**TO DO:** Check every line below for the word "between" and copy the ones that have it.

**Source records:**
* * *
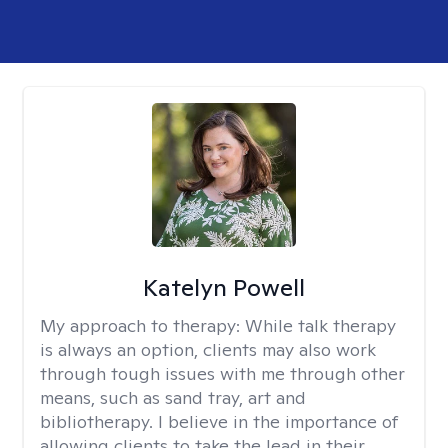
Katelyn Powell
My approach to therapy:
While talk therapy
is always an option, clients may also work
through tough issues with me through other
means, such as sand tray, art and
bibliotherapy. I believe in the importance of
allowing clients to take the lead in their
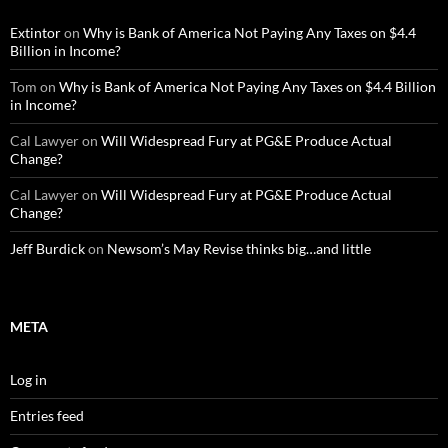
Extintor
on
Why is Bank of America Not Paying Any Taxes on $4.4
Billion in Income?
Tom
on
Why is Bank of America Not Paying Any Taxes on $4.4 Billion
in Income?
Cal Lawyer
on
Will Widespread Fury at PG&E Produce Actual
Change?
Cal Lawyer
on
Will Widespread Fury at PG&E Produce Actual
Change?
Jeff Burdick
on
Newsom’s May Revise thinks big…and little
META
Log in
Entries feed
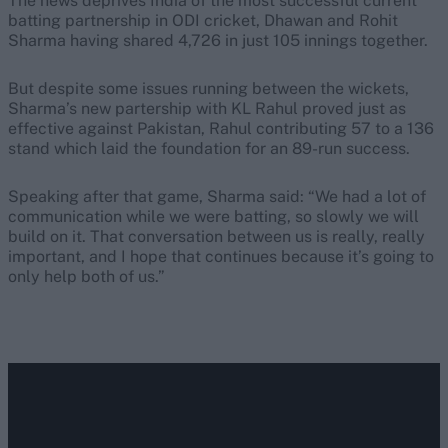
The news deprives India of the most successful current
batting partnership in ODI cricket, Dhawan and Rohit
Sharma having shared 4,726 in just 105 innings together.
But despite some issues running between the wickets,
Sharma’s new partership with KL Rahul proved just as
effective against Pakistan, Rahul contributing 57 to a 136
stand which laid the foundation for an 89-run success.
Speaking after that game, Sharma said: “We had a lot of
communication while we were batting, so slowly we will
build on it. That conversation between us is really, really
important, and I hope that continues because it’s going to
only help both of us.”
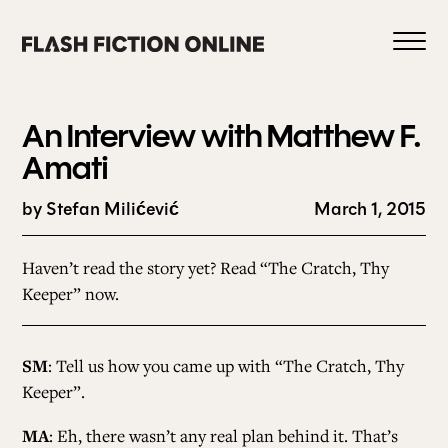
Skip
to
content
An Interview with Matthew F.
Amati
by Stefan Milićević
March 1, 2015
0
Haven’t read the story yet?
Read “The Cratch, Thy
HOME
Keeper” now.
ABOUT US
SM
: Tell us how you came up with “The Cratch, Thy
Keeper”.
CURRENT ISSUE
MA
: Eh, there wasn’t any real plan behind it. That’s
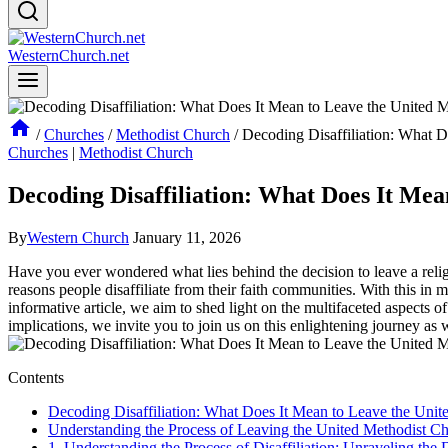
WesternChurch.net
/
Churches
/
Methodist Church
/
Decoding Disaffiliation: What 
Churches
|
Methodist Church
Decoding Disaffiliation: What Does It Me
By
Western Church
January 11, 2026
Have you ever wondered what lies behind the decision to leave a religi
reasons people disaffiliate from their faith communities. With this in 
informative article, we aim to shed light on the multifaceted aspects o
implications, we invite you to join us on this enlightening journey as
Contents
Decoding Disaffiliation: What Does It Mean to Leave the Uni
Understanding the Process of Leaving the United Methodist C
1. Understanding the Process of Disaffiliation: Unraveling the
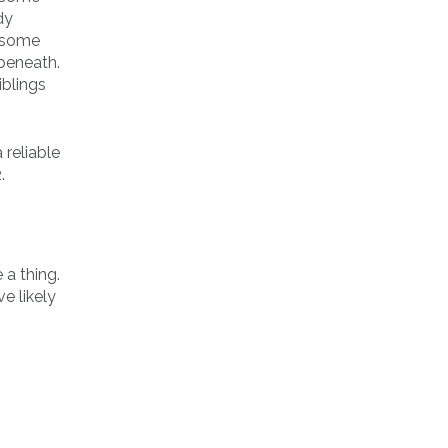
dy
e some
 beneath.
iblings
 reliable
.
 a thing.
e likely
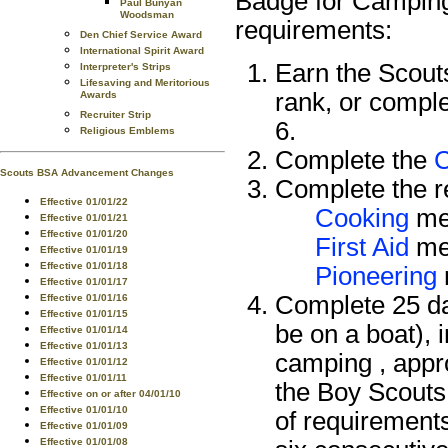
Badge for Camping 
Paul Bunyan
Woodsman
requirements:
Den Chief Service Award
International Spirit Award
Earn the Scou
Interpreter's Strips
Lifesaving and Meritorious
rank, or compl
Awards
Recruiter Strip
6.
Religious Emblems
Complete the
Scouts BSA Advancement Changes
Complete the re
Effective 01/01/22
Cooking
mer
Effective 01/01/21
Effective 01/01/20
First Aid
mer
Effective 01/01/19
Effective 01/01/18
Pioneering
Effective 01/01/17
Complete 25 da
Effective 01/01/16
Effective 01/01/15
be on a boat), 
Effective 01/01/14
Effective 01/01/13
camping , appr
Effective 01/01/12
Effective 01/01/11
the Boy Scouts
Effective on or after 04/01/10
Effective 01/01/10
of requirement
Effective 01/01/09
Effective 01/01/08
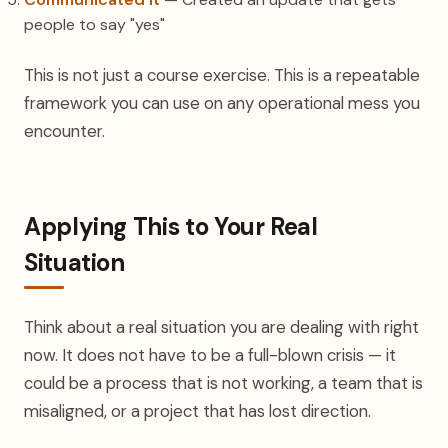
people to say "yes"
This is not just a course exercise. This is a repeatable
framework you can use on any operational mess you
encounter.
Applying This to Your Real
Situation
Think about a real situation you are dealing with right
now. It does not have to be a full-blown crisis — it
could be a process that is not working, a team that is
misaligned, or a project that has lost direction.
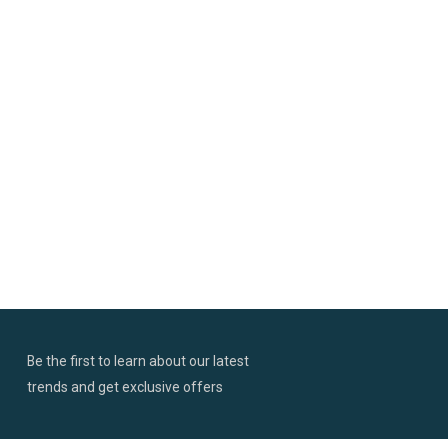
Be the first to learn about our latest
trends and get exclusive offers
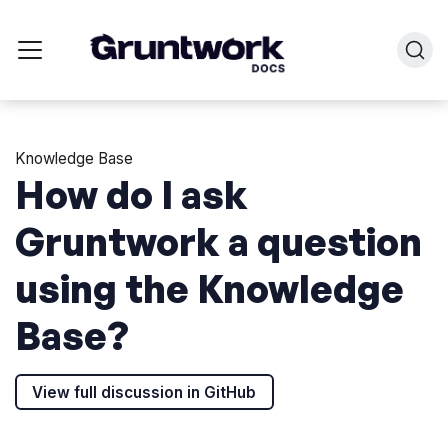
Knowledge Base
How do I ask
Gruntwork a question
using the Knowledge
Base?
View full discussion in GitHub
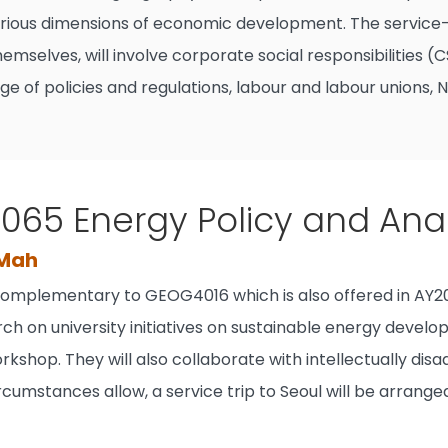
rious dimensions of economic development. The service-le
hemselves, will involve corporate social responsibilities
arge of policies and regulations, labour and labour unions, 
65 Energy Policy and Anal
 Mah
 complementary to GEOG4016 which is also offered in AY20
ch on university initiatives on sustainable energy develo
rkshop. They will also collaborate with intellectually di
rcumstances allow, a service trip to Seoul will be arran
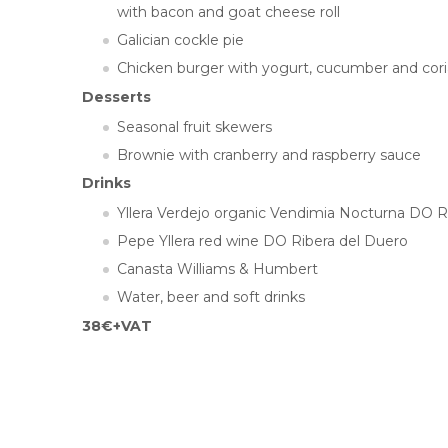
with bacon and goat cheese roll
Galician cockle pie
Chicken burger with yogurt, cucumber and cor
Desserts
Seasonal fruit skewers
Brownie with cranberry and raspberry sauce
Drinks
Yllera Verdejo organic Vendimia Nocturna DO 
Pepe Yllera red wine DO Ribera del Duero
Canasta Williams & Humbert
Water, beer and soft drinks
38€+VAT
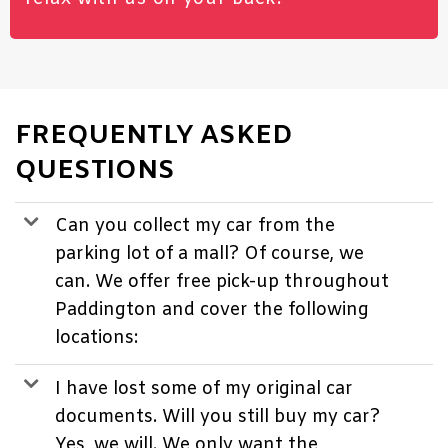
FREQUENTLY ASKED
QUESTIONS
Can you collect my car from the
parking lot of a mall? Of course, we
can. We offer free pick-up throughout
Paddington and cover the following
locations:
I have lost some of my original car
documents. Will you still buy my car?
Yes, we will. We only want the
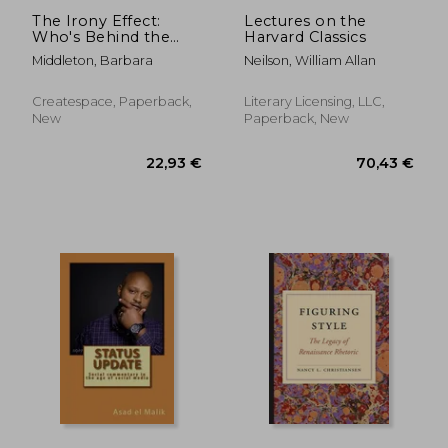
The Irony Effect:
Lectures on the
Who's Behind the
Harvard Classics
Mask?
Middleton, Barbara
Neilson, William Allan
Createspace, Paperback,
Literary Licensing, LLC,
New
Paperback, New
26,75 €
27,92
* * *
**SOLUTION BELOW:**
But despite some issues running between the wickets,
build on it. That conversation between us is really, really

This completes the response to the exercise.